A well-drafted contract is the cornerstone of a successful construction project.

Constructing your dreams one contract at a time

For those who are involved with multimillion-dollar construction projects, it’s common to run into events that might trigger expensive and time-consuming litigation.

Such litigation can be costly, emotionally challenging, and take what feels like an eternity to reach a resolution which none of the parties are happy with.

The stakes are even higher when parties have the funds to engage in seemingly endless litigation, which results in a life changing lawsuit that might have a permanent impact on those involved.

Whether it is a high-end new from the ground up residential estate, a high-end residential remodel, or commercial construction or renovations, it’s wise to have a well-crafted construction contract to cover all the aspects of the project to protect your interests.

Avoid Construction Disputes with a Well-Drafted Contract

If the project involves a “new from the ground up” multimillion-dollar residential estate, or a new or renovated commercial building, there is a greater range of flexibility for the parties to draft their own contract terms, in the way that they would like.

However, if the project involves renovations to an existing residence, both multimillion-dollar renovation projects and small residential tasks in excess of $500 may require the parties to meet the strict obligations in California’s home improvement contract regulations.

There are requirements for the use of specific terminology for home improvement contracts, some of which can be customized and some cannot, making it extremely important for homeowners and contractors to utilize a contract that adheres to these regulations.
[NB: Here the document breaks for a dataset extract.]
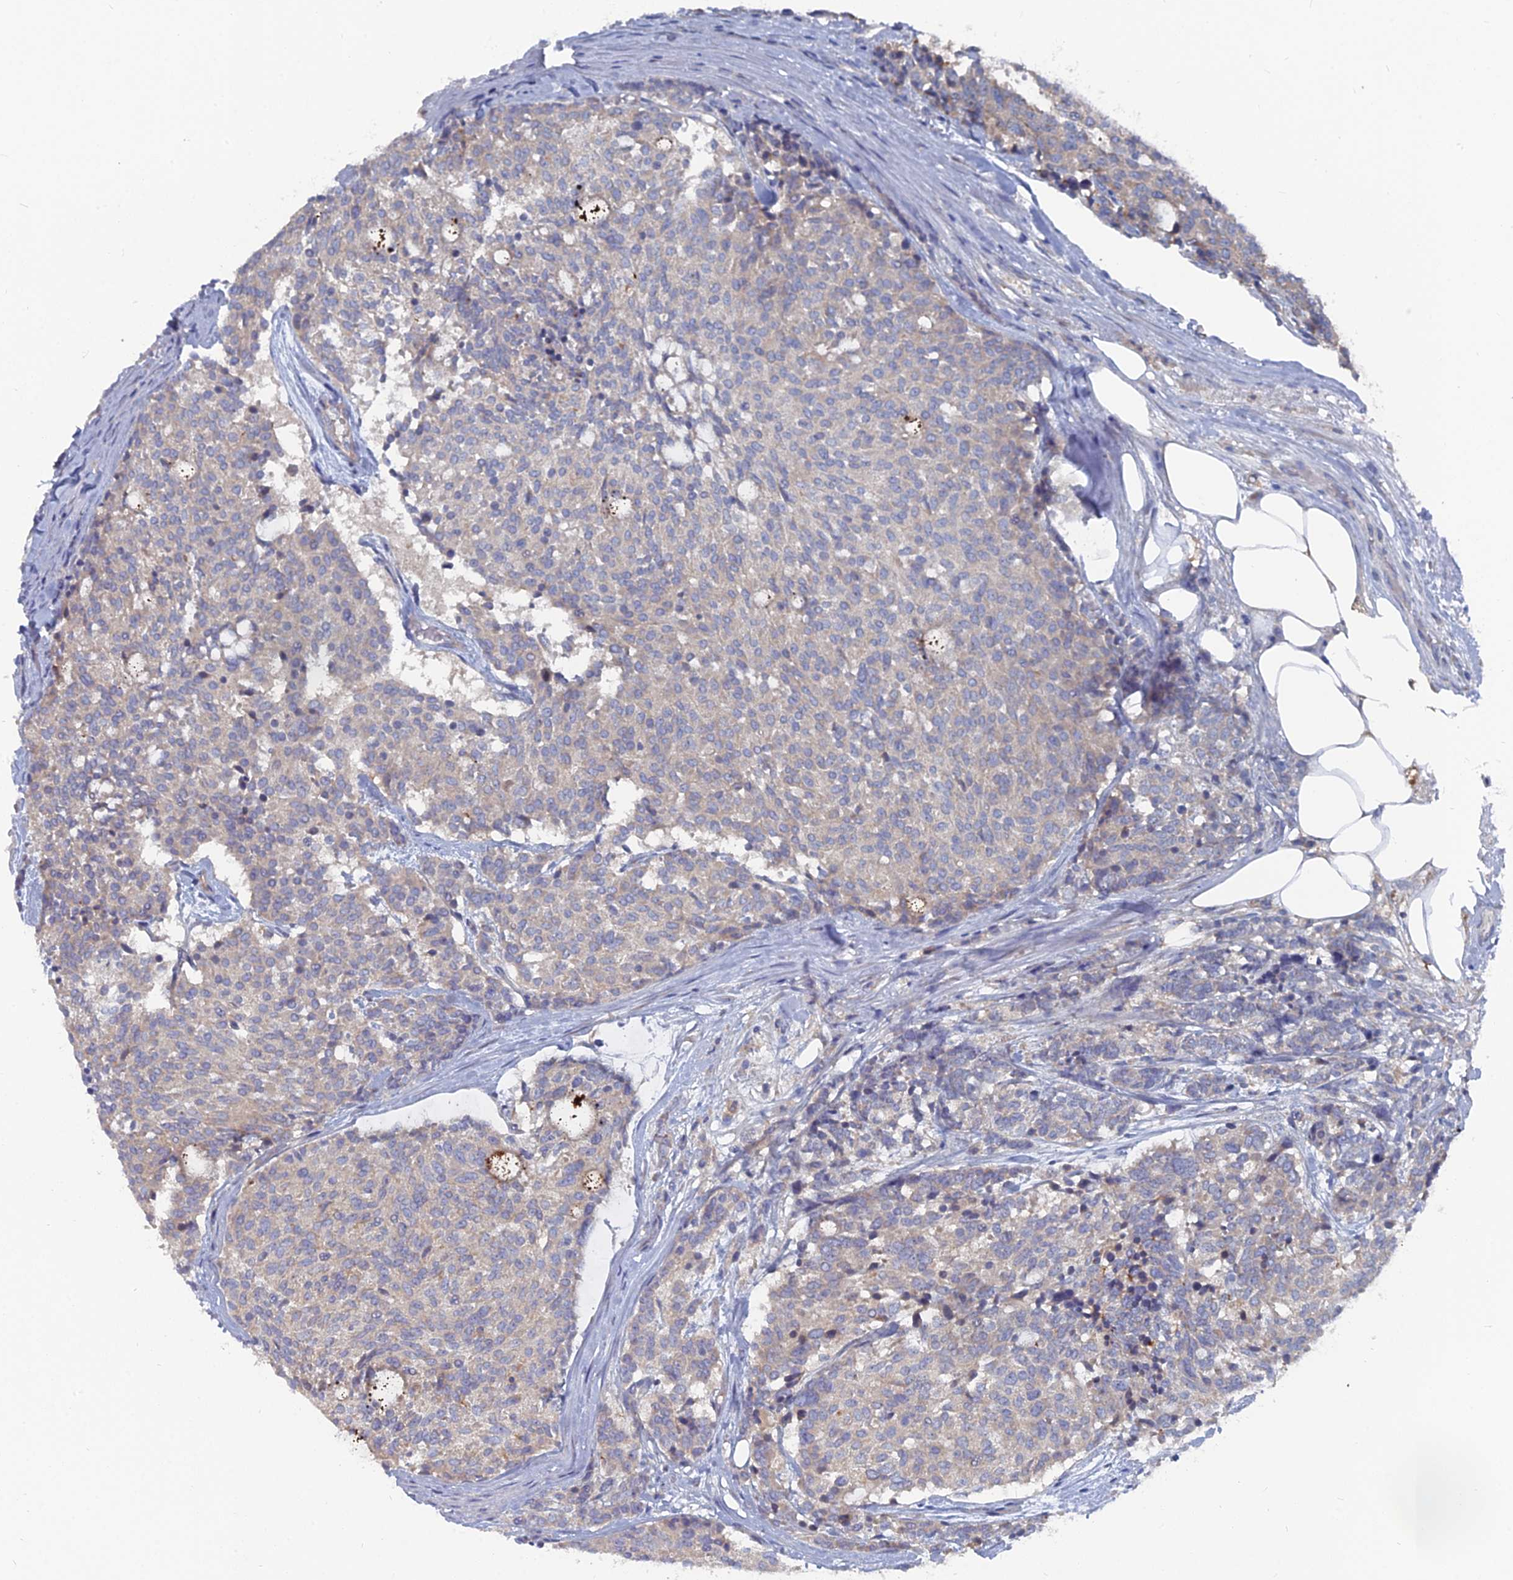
{"staining": {"intensity": "negative", "quantity": "none", "location": "none"}, "tissue": "carcinoid", "cell_type": "Tumor cells", "image_type": "cancer", "snomed": [{"axis": "morphology", "description": "Carcinoid, malignant, NOS"}, {"axis": "topography", "description": "Pancreas"}], "caption": "Tumor cells are negative for brown protein staining in malignant carcinoid.", "gene": "CCDC149", "patient": {"sex": "female", "age": 54}}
Contracts to Protect Your Construction Business

Protect your business. Get a skilled attorney who can help with the many facets for the construction project, including:
  • Prime Contracts (contracts entered into between an owner and contractor)
  • Subcontract Agreements (contracts entered into between general contractors and their subcontractors)
  • Purchase Orders (contracts with materials suppliers who are not expected to perform work)
  • Apportioning liability between the parties to the contract, for different events which can occur before, during or after completion of construction.
  • Confirming how cost escalations are handled whether caused by supply chain issues or other factors.
  • Determining how changes in the scope or nature of the work will be confirmed, and the impact of those changes on both the cost and time needed for completion of the work.
  • Verifying the amount and process for handling contractor retention and progress payments.
  • Confirming who has responsibility for both construction design and construction permits.
  • Providing the procedures for resolving any disputes, whether those include an “initial decision maker,” litigation in the courts, binding contractual arbitration, or California’s statutory “judicial reference” system.